A Roll of the (20 Sided) Dice18 April 2016
Martec Quartzhammer, Dwarven mage, sidles up to the too-high bar of the inn. Across the dingy room a fight has broken out between two patrons. They knock over wooden tables and chairs, splashing mugs of ale across the sawdusted floor. Peasants scramble away from the fight, rescuing their meagre plates of cheese and hard bread, and head for the exit into the wind and rain outside. One of the combatants is a gangly teenage boy, the other a huge bald man, an unarmed knight. Martec sighs. The teenager is part of his team. He looks away from the fight, past the worried publican, at the shelf of spirits behind the bar. There is a crash as the knight picks up the teenager and slams him bodily through a table. Martec winces. He must think quickly. With a subtle twitch of his fingers, he summons the power that courses through his veins and magically ignites a fire among the bottles of alcohol.
Dungeon Master: Are you sure?
Player: Yeah. Nah. Yeah, we need a distraction.
Three buildings burn down. Martec is arrested for arson and murder.
Anything can happen in Dungeons and Dragons, whether you want it to or not. Since it was created in 1974 by American duo Gary Gygax and Dave Arneson, countless players have waded haplessly into adventures of the imagination. Even now, with the ubiquitous presence of digital entertainment, millions of people still prefer to sit at a table with their friends (or strangers) and role-play their characters in fantastic situations.
You may already have an image in your mind about the game: a bunch of social outcasts in a basement, dressed in robes, shouting things like “Excelsior!” and “Have at Thee!”, generally nerding out for a few hours. And while this may certainly be the case for some groups, Dungeons and Dragons means many things to many people. For a start, it can use a fantasy setting but people choose to adapt it into other genres, such as sci-fi or horror. For some players, it is a chance to hang out and play a game with their friends. For others, it is an opportunity to use their creativity. For others still, it is a way to inhabit another person in a safe and imaginary setting and to either explore or escape aspects of themselves.
Many people are somewhat familiar with the concept of Dungeons and Dragons because it has been featured on TV shows such as The Simpsons, Community, The IT Crowd and The Big Bang Theory. However, these depictions hide the planning, structure and player investment that goes into a successful game. But what they do capture well is the many ways that the whole thing can go terribly awry.
Dungeons and Dragons is played by a group of people of any size you want, although god help you if it’s more than eight because I promise it will all go to hell. One of these has the task of being Dungeon Master and it’s their job to create the imaginary world in which the game occurs.
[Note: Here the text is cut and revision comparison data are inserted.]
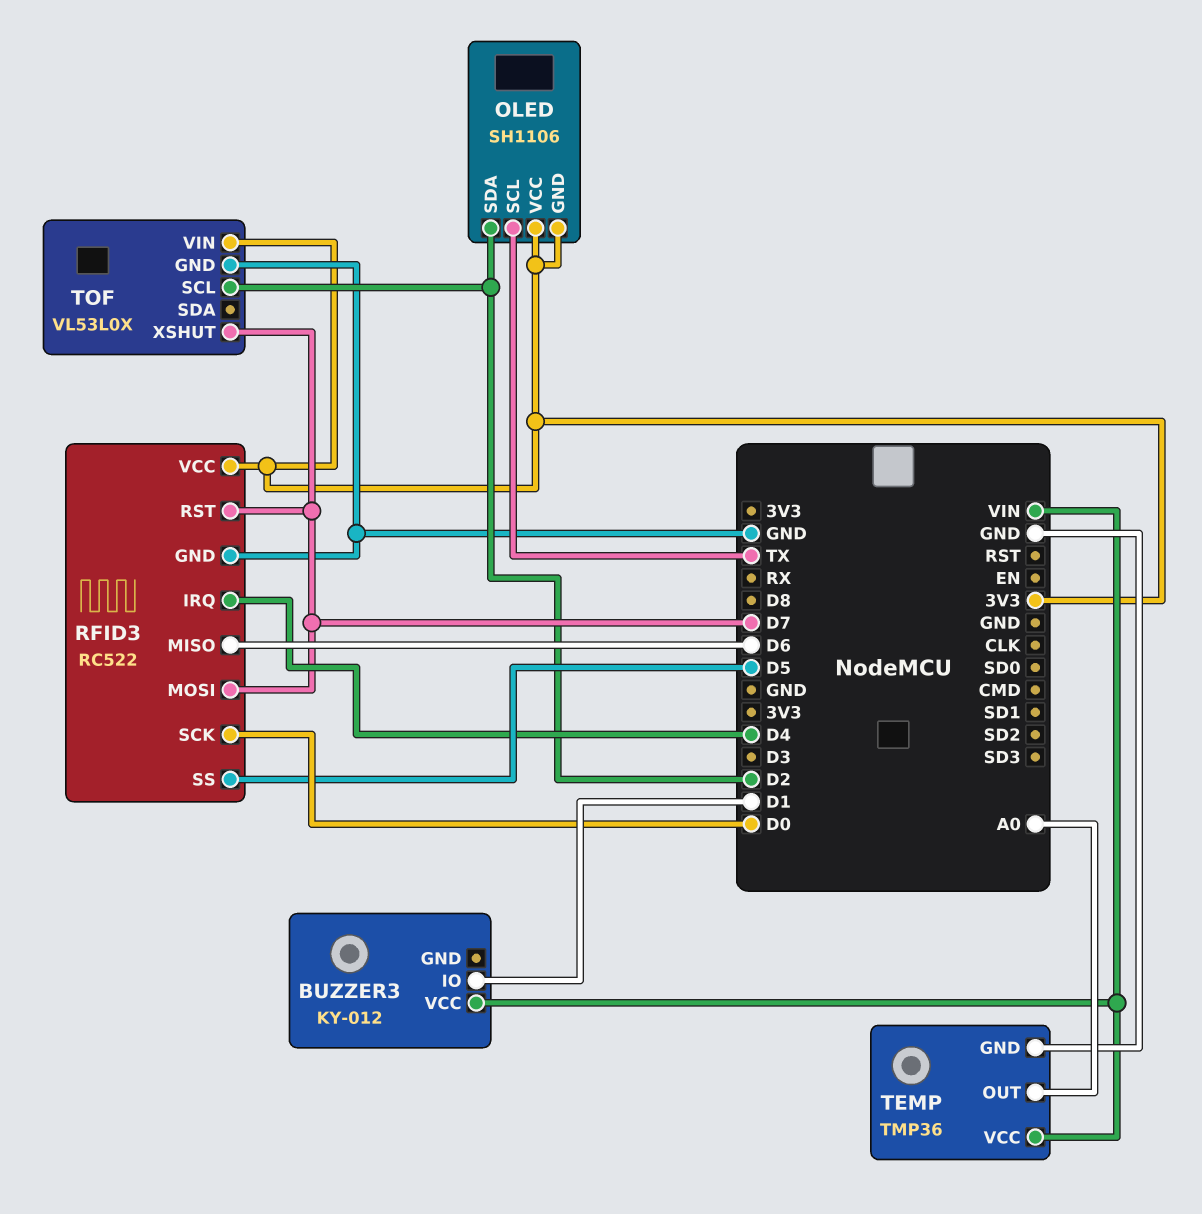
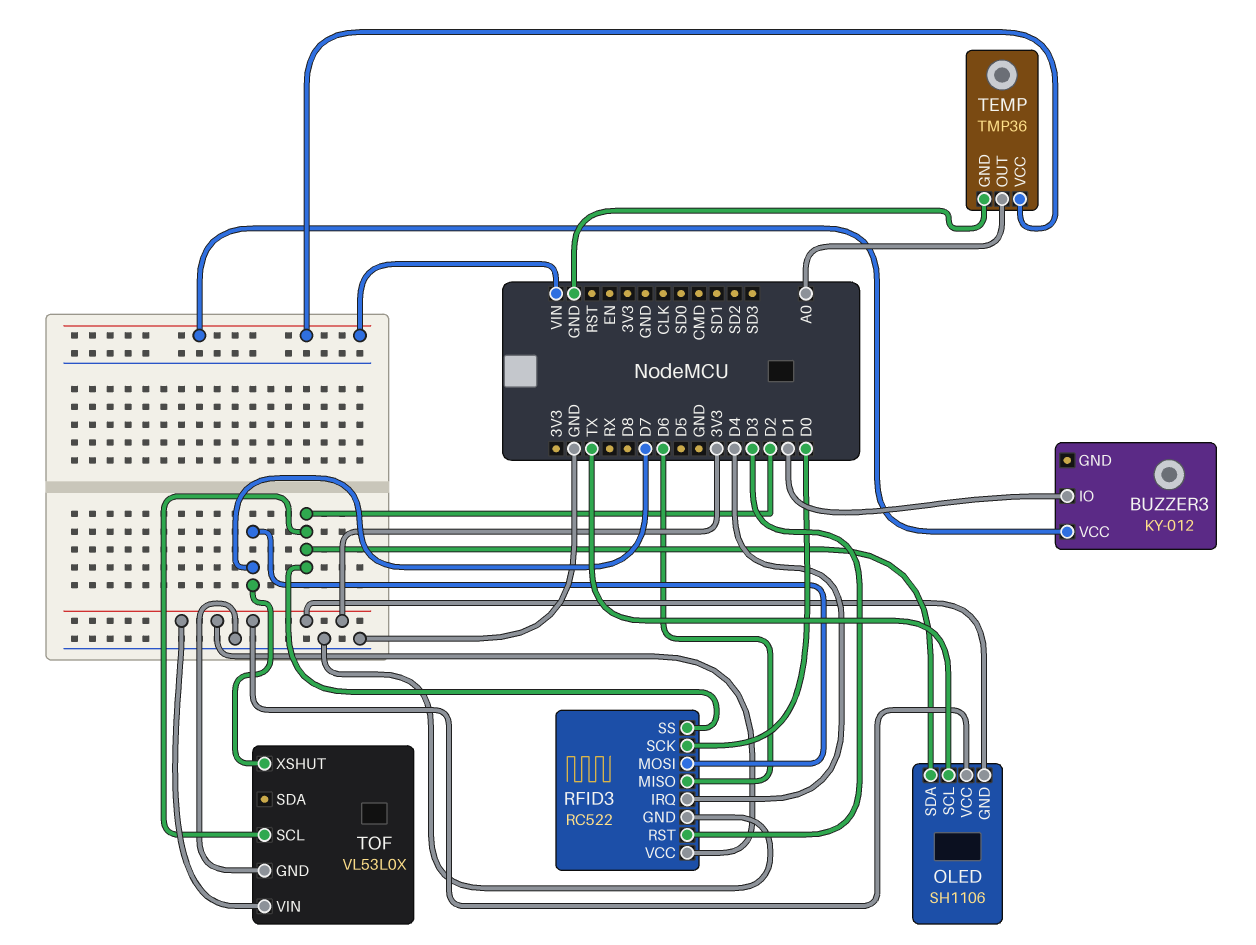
RFID3 pin RST: D7 -> D3
RFID3 pin SS: D5 -> D2

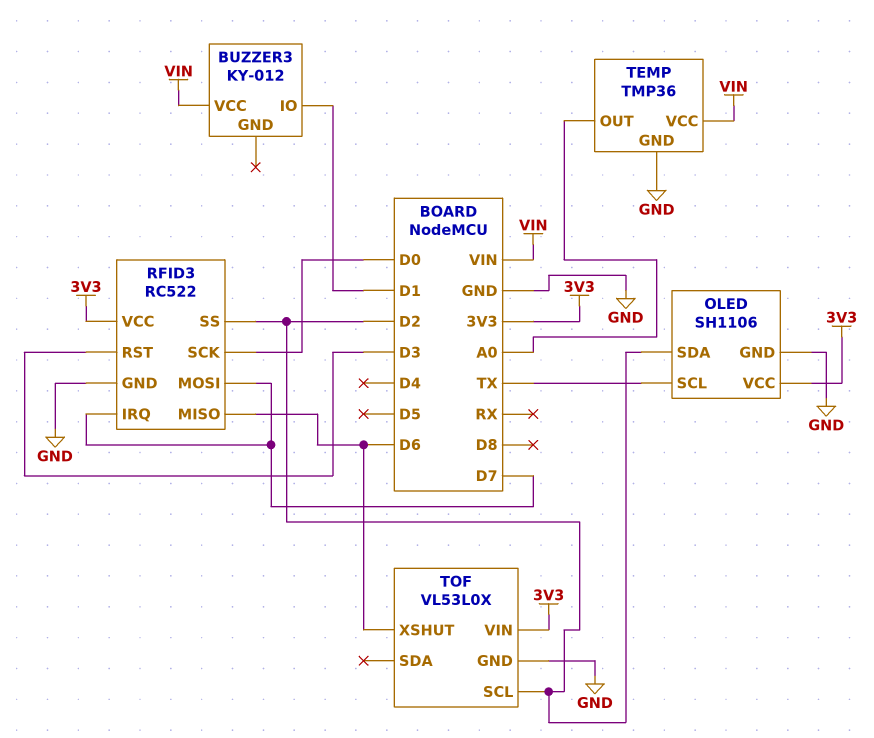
OLED pin GND: 3V3 -> GND
RFID3 pin IRQ: D4 -> D7
TOF pin XSHUT: D7 -> D6

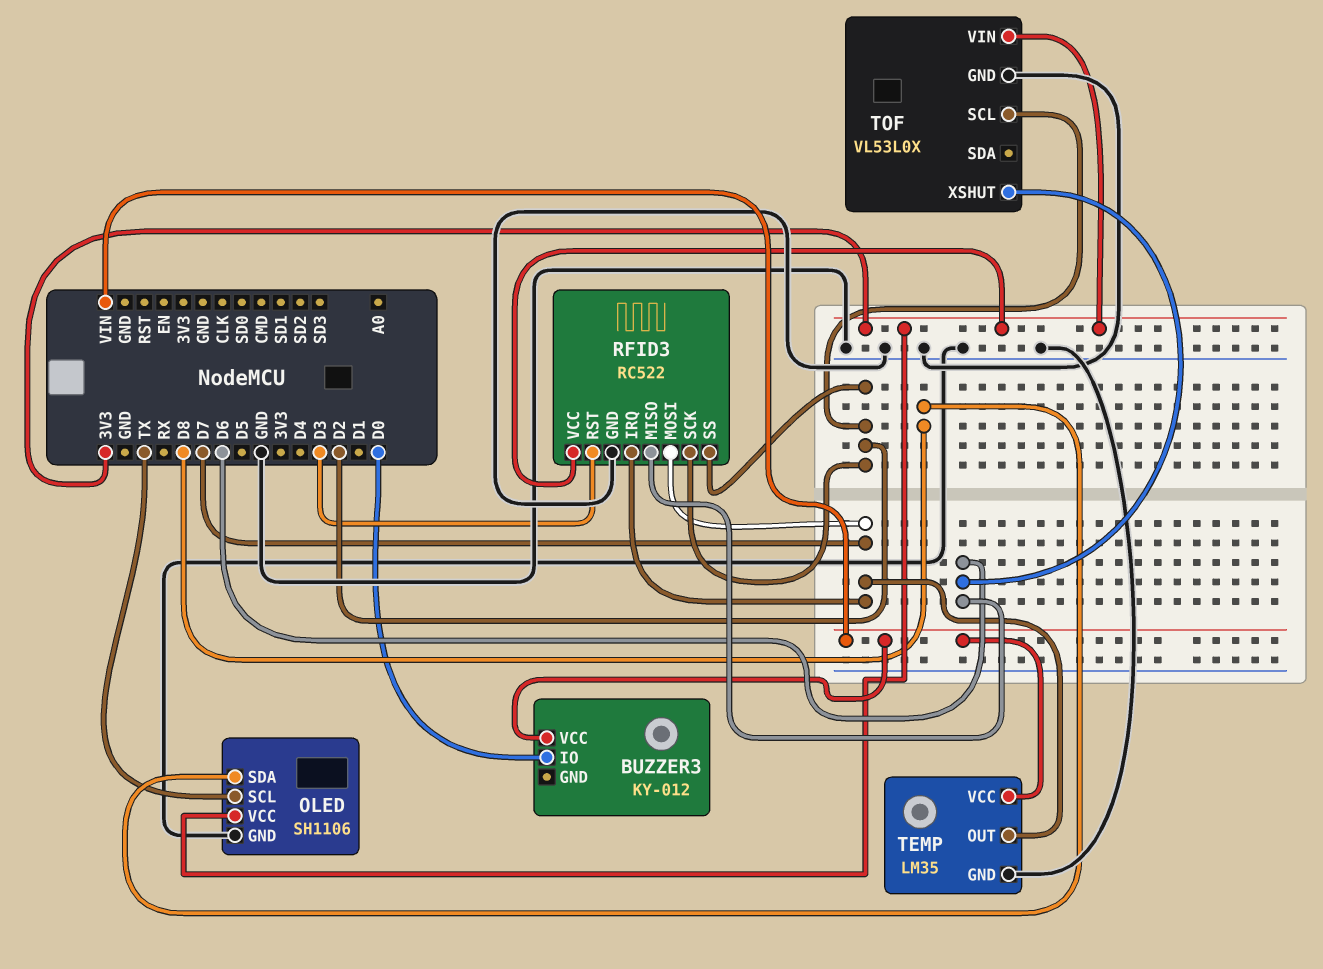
BUZZER3 pin IO: D1 -> D0
OLED pin SDA: D2 -> D8
RFID3 pin SCK: D0 -> D2
TEMP: TMP36 -> LM35
TEMP pin OUT: A0 -> D7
They must act as every person and creature that the players meet, describe everywhere they go and create the scenarios into which the players’ characters enter. They work either out of a handbook or make it up as they go along. This is the true challenge of the game: if you have a shitty Dungeon Master, you’ll probably have a shitty time. The players are armed with nothing but a character sheet, which displays all the abilities and skills at their disposal, and a set of gaming dice. The primary dice used in Dungeons and Dragons, as with many tabletop games, is the 20 sided dice, or d20.
The gameplay mechanic at the core of the whole game is simple. The Dungeon Master asks players to describe what they would like to do in the game. In the case of Martec Quartzhammer (a high school friend who now works in medical research) burning down the tavern, the player would say that they wished to start a fire using a spell. The Dungeon Master would ask them to roll their dice for it, setting a score that must be beaten in order to succeed, based on difficulty. With the skill of the character added to a roll of the d20, the player tries to beat the score set by the Dungeon Master and if they do, then the action succeeds, and you get to wonder if anyone at the table knows how fire works.
The more interesting and valuable part of Dungeons and Dragons – the reason it continues to be relevant today – is the role-playing element. Players are encouraged to fully inhabit their characters and to experience the adventure from their perspective (heroic or otherwise). It’s a challenge that’s rewarded with a gameplay experience unlike any other. Unlike books and films, the direction of the story is not dictated by a third party but rather evolves according to the actions of the players; the potential actions, conversations and consequences in the game are not limited to what has been programmed, unlike in open-world video games.
So if you have ever been curious about Dungeons and Dragons, give it a try. Some readers may be hesitant because of the stigma attached but they shouldn’t be. It’s a fun pastime to do with your friends and you get to live another life. Whether you choose to be a good guy, that’s up to you.